### Selected text:
☆ ☆ ☆ ☆
And the reason is both historical and scalar.
It’s historical in that the term was originally used in biology and genetics in a particular way that made sense at the time. Then, as research continued, scientists uncovered additional complexity in the role of genes and genetics. In addition, they began to look at genes from new scales and perspectives.
Thus, while a geneticist tends to still see genes as locatable regions of genomic sequences, those who delve into phenotypes and function tend to find that an insufficient definition. For example, DNA, that old workhorse considered the master molecule of life, is now seen to be sometimes quite passive (meaning other factors can act or dominate), and just plain multifunctional in ways that weren’t known when the locatable regions concept was developed.
If you want to read more (I’m not being sarcastic!), check out this 2007 paper by Evelyn Fox Keller and David Harel in PLoS ONE, one of the free, on-line Public Library of Science journals (hence: “PLoS”).
My take on this: see, scale makes all the difference (sorry to flog this idea, but, as I’m sure you’ve discerned, this is one of my truths).
Corollary: it may be difficult to match your language and concepts to the scale of analysis. If you’re using the words already in use, they may no longer suffice if defined in old ways. On the other hand, if you introduce new vocabulary, you may introduce layers of confusion. Still, the latter may well be the best choice.
Philosophical question: does this topic link somehow to my current “off-duty” reading that has settings in China, Tibet, and Turkey?—three different volumes….
Keller, Evelyn Fox, and David Harel (2007) Beyond the Gene. PLoS ONE 2(11): e1231. doi:10.1371/journal.pone.0001231 [Apologies to AFK if she’d prefer to be “Fox Keller, Evelyn”; I see both in the Google-able world.]
Sidebar: I see pink champagne, rechristened rosé champagne of course, is très chic, but I remain a prosecco gal! (Especially at those prices!)
Okay, one more. How could I not link to this, on a huge ice skating rink in Mexico City’s main plaza, created atop forty-six miles of chilling tubes, energized by ten truck-generators? Did they make the rink because the US border is harder to cross these days?—so they import the cold?
* If your eyes are sharp and your screen is good, you’ll see ice—the picture is from several years back, but right here in good ol’ ATL….
Today’s vocabulary—peripeteia
the sudden reversal of fortune or change in circumstances, often used referring to fictional narrative.
☆ ☆ ☆ ☆
### Dataset records:
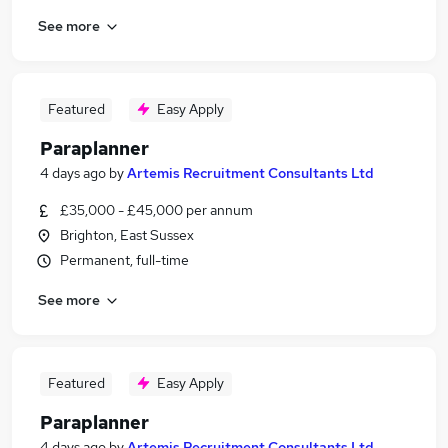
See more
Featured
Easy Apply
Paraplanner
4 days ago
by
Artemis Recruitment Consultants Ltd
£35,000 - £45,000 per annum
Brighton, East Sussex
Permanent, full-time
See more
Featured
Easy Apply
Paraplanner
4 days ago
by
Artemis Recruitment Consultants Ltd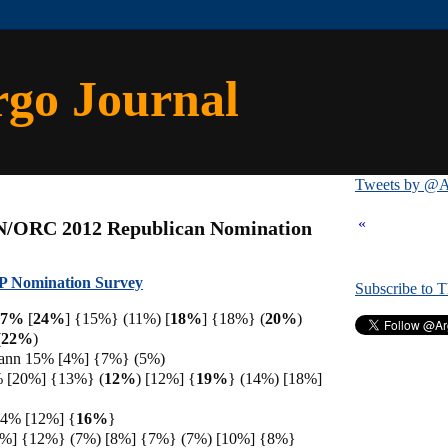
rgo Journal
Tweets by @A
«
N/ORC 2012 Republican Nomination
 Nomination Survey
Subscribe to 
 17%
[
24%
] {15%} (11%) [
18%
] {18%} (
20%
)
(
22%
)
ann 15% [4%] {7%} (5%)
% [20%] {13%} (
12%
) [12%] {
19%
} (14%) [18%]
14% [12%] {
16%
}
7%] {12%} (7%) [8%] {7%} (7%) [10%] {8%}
☆ ☆ ☆ ☆
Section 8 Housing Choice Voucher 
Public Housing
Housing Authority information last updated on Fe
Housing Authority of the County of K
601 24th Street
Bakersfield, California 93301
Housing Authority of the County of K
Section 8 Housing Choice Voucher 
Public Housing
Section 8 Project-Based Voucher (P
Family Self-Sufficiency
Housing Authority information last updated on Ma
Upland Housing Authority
☆ ☆ ☆ ☆
### Directions for this task:
From the blog post about genes and scale, extract the passage starting with "Okay, one more." and going on through "good ol’ ATL….". The records here were drawn from a separate source.

### Completed task:
Okay, one more. How could I not link to this, on a huge ice skating rink in Mexico City’s main plaza, created atop forty-six miles of chilling tubes, energized by ten truck-generators? Did they make the rink because the US border is harder to cross these days?—so they import the cold?
* If your eyes are sharp and your screen is good, you’ll see ice—the picture is from several years back, but right here in good ol’ ATL….